House Democratic contenders will be flush with cash. Aided by Gephardt's peripatetic fund-raising efforts, the DCCC raked in nearly $2 million in the first quarter of 1997, $685,000 more than it took in during the same period in 1995. House members are pitching in, too. They'll host a slew of events such as an Apr. 7 luncheon organized by the party's six Minnesota Representatives. The DCCC's take: $55,000.

Democratic coffers are also getting indirect help from the party's unpopular nemesis, Newt Gingrich. According to a DCCC memo, donations shot up 296% from the previous week during Gingrich's well-publicized trip to China. "Democrats see Gingrich on TV and say `Where's that envelope?' and send us a check," laughs Representative Martin Frost (D-Tex.), the DCCC chairman.

Frost's campaign committee already has nine operatives scattered across the country identifying candidates and assisting them with fund-raising and communications. In Washington, Gephardt gets recruiting help from a team led by Representative Steny H. Hoyer (D-Md.) and composed of members with ties to key Democratic factions.

TOUGH SLOG. As he beats the bushes for candidates, Gephardt is also staking out family- and worker-friendly issues for Democrats to run on in 1998. It's an agenda with strong appeal to middle-class voters and to labor, a bedrock constituency. Next up: proposals to provide health care for America's 10 million uninsured children and tax breaks for companies that offer broader profit-sharing and stock option plans.

In the process, Gephardt is distancing House Democrats from the White House. He opposed fiddling with the consumer price index, cooling Clinton's support for CPI reform. And he has blasted its strategies for expanding the North America Free Trade Agreement and allowing China into the World Trade Organization. Next: beating up on the Federal Reserve for interest-rate hikes.

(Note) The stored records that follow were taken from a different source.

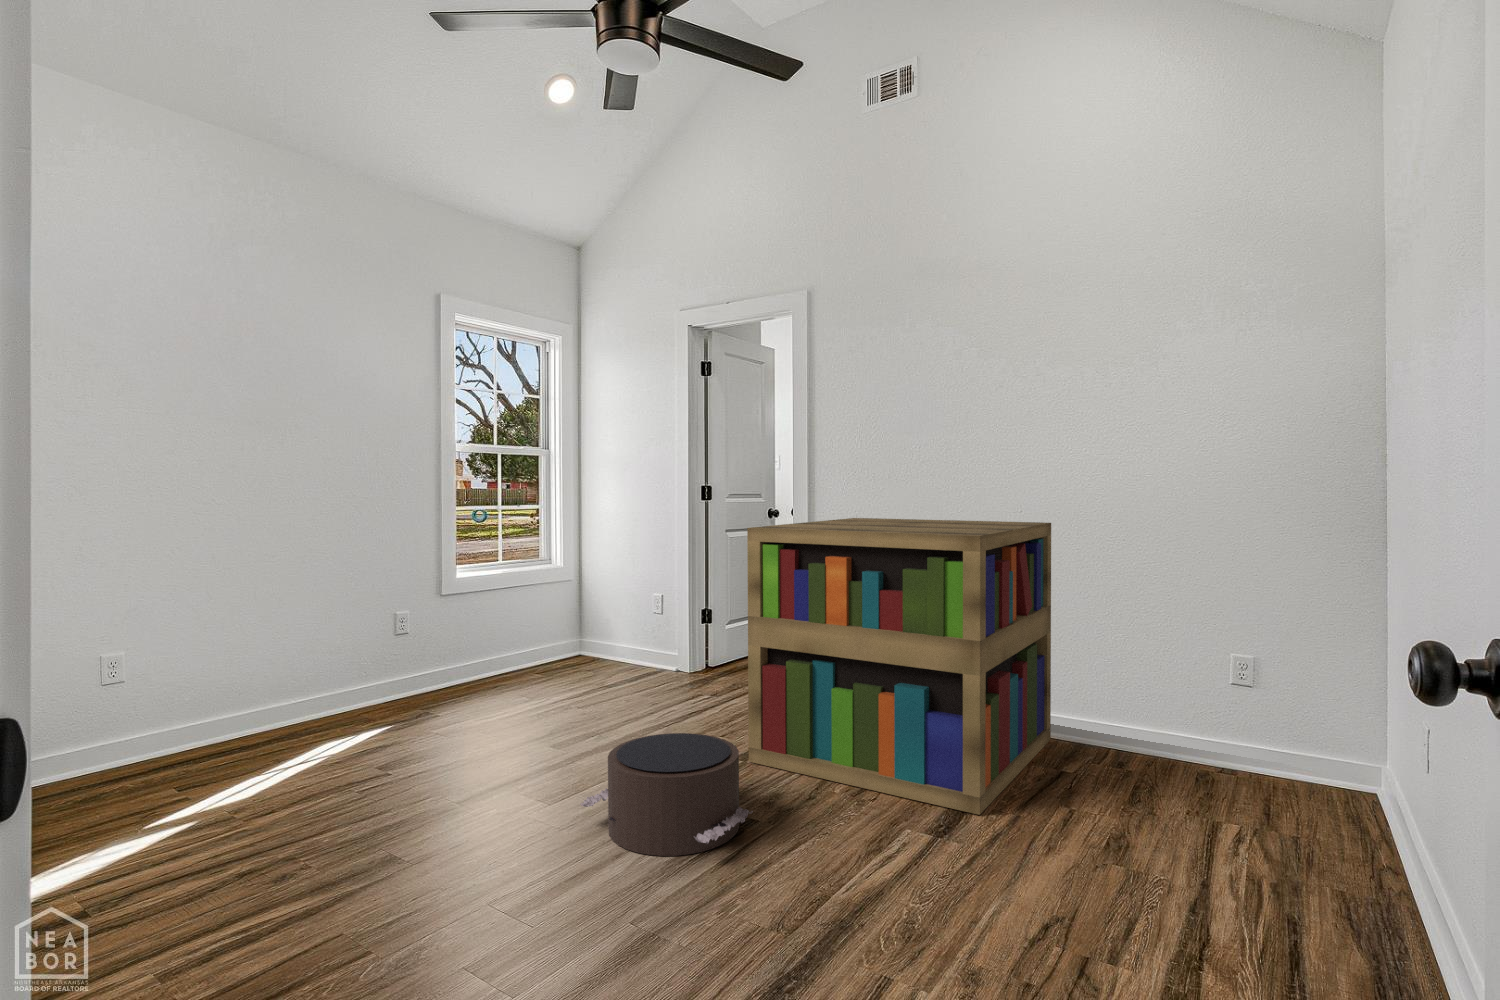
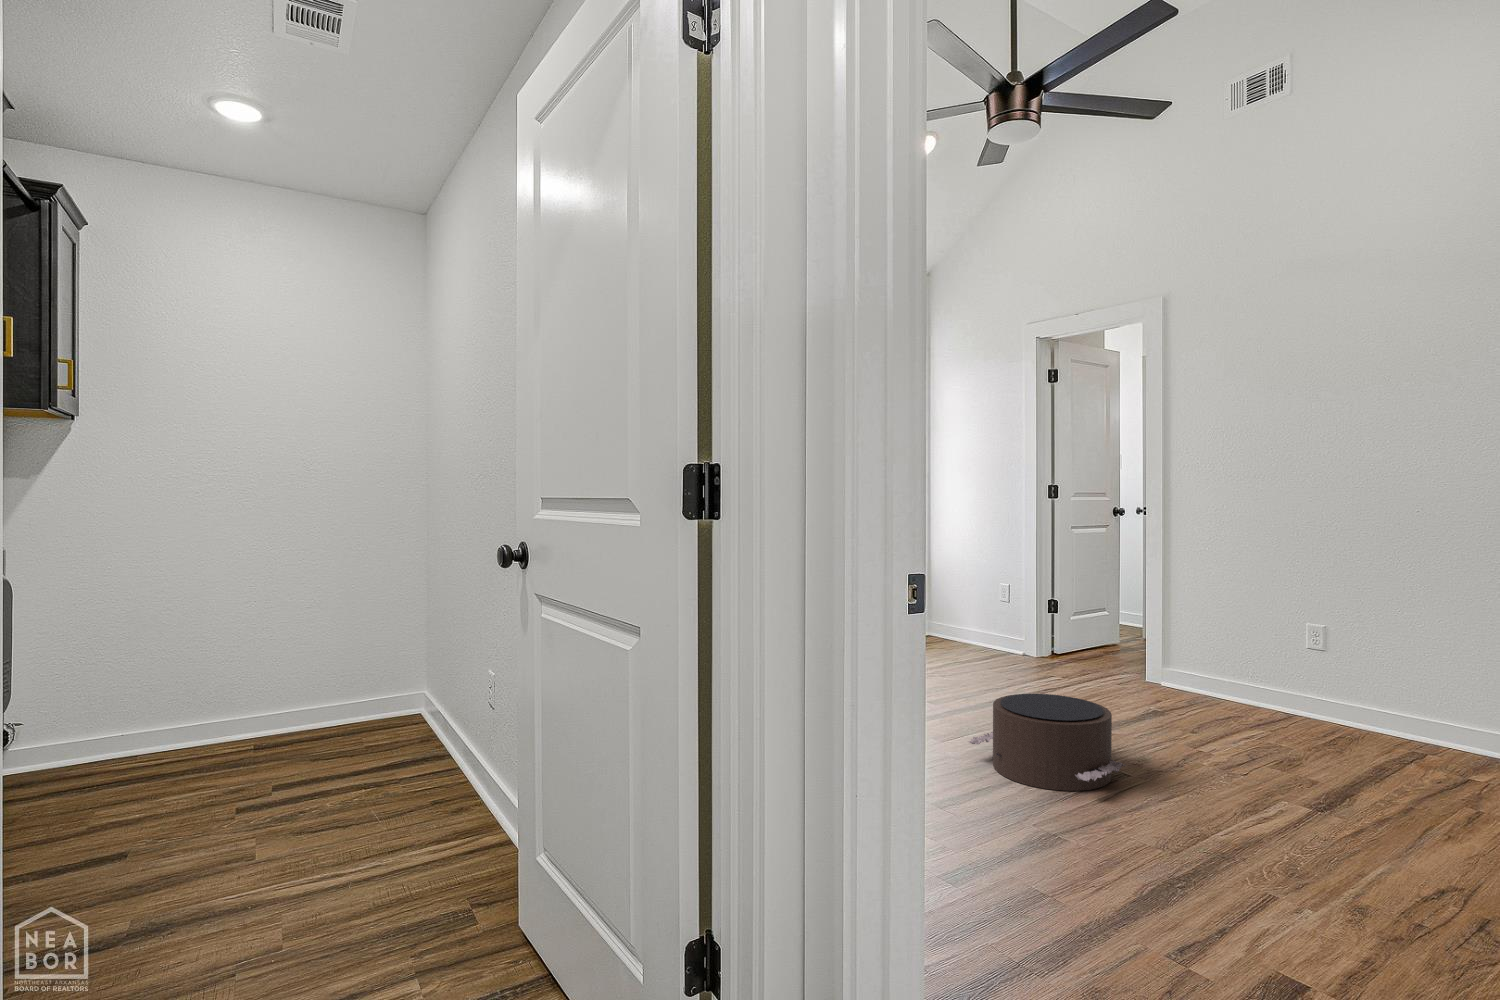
bookshelf: present [747,518,1051,815] -> none [1111,515,1456,800]

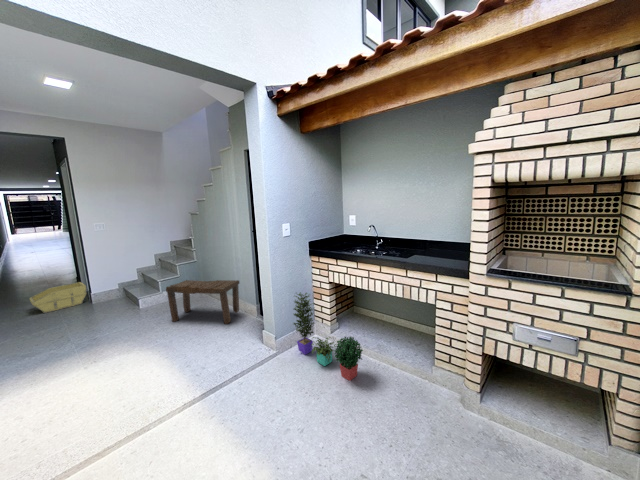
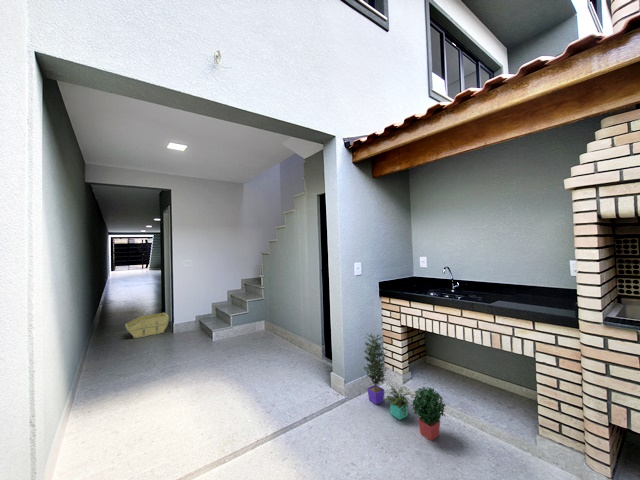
bench: present [166,280,239,324] -> none [238,316,305,363]

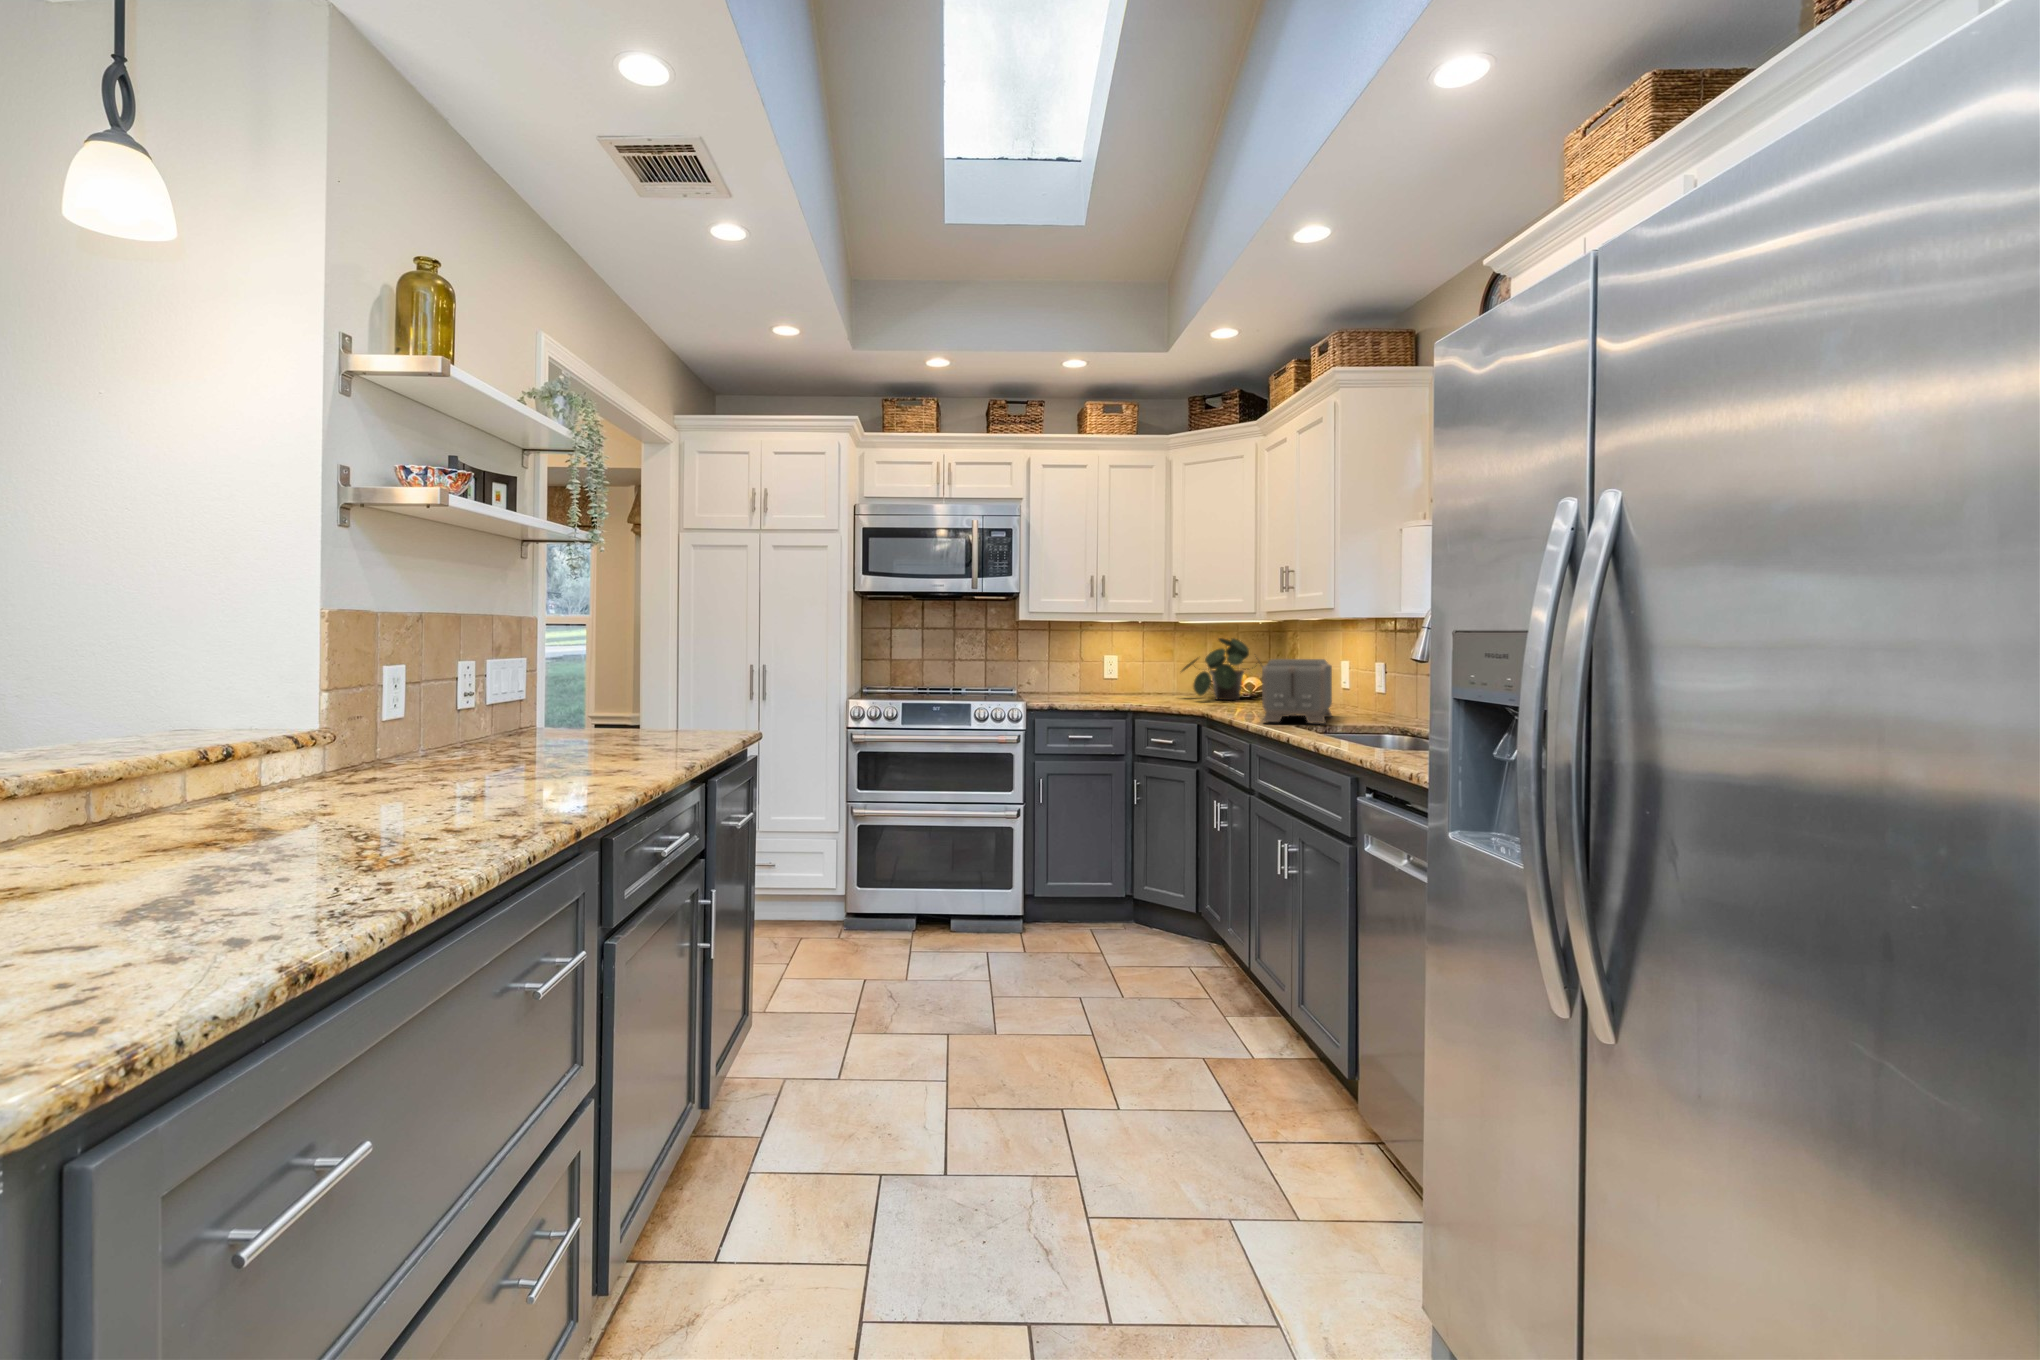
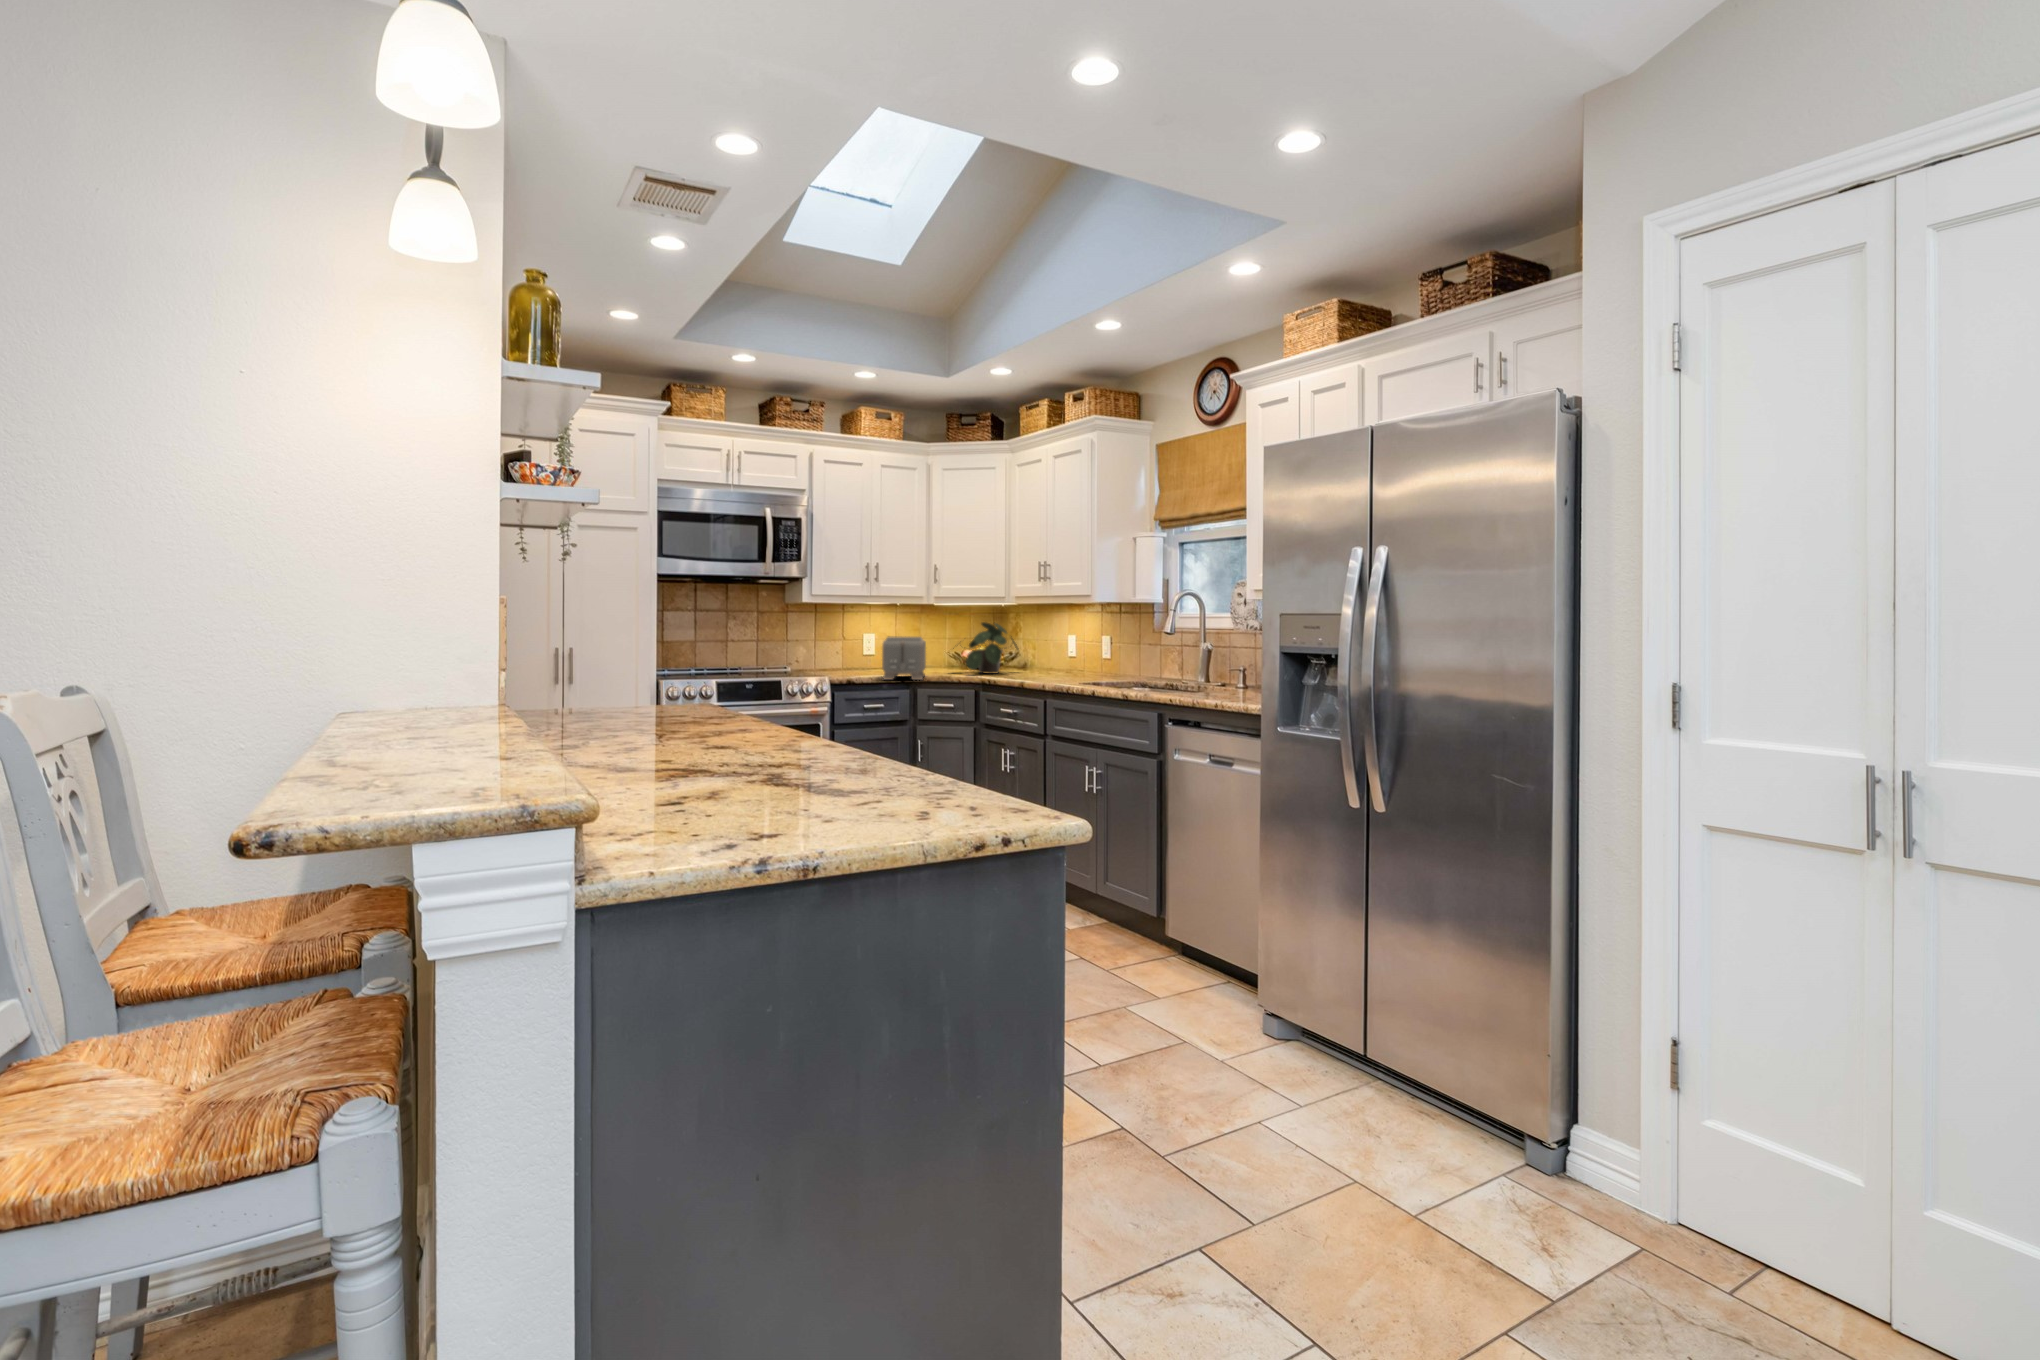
toaster: present [1262,659,1332,724] -> present [882,636,926,680]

The White House is inclined to be tolerant, so long as Gephardt doesn't slam Clinton too hard. "We cut him a lot of flexibility when it comes to managing the complex politics of the Democratic caucus," says a top White House staffer.

Will the Dems' nonstop recruiting and policy freelancing pay off? It's a tough slog. "They're swimming against the tide of history," says University of Virginia political scientist Larry J. Sabato. But some analysts think the Democrats have a fighting chance of at least picking up some seats. "The House is very much in play because the Republican majority is so thin and many Republican seats were narrowly won," says Steven E. Schier, head of the political science department at Carleton College. That's why Gephardt will be logging frequent-flier miles for months to come.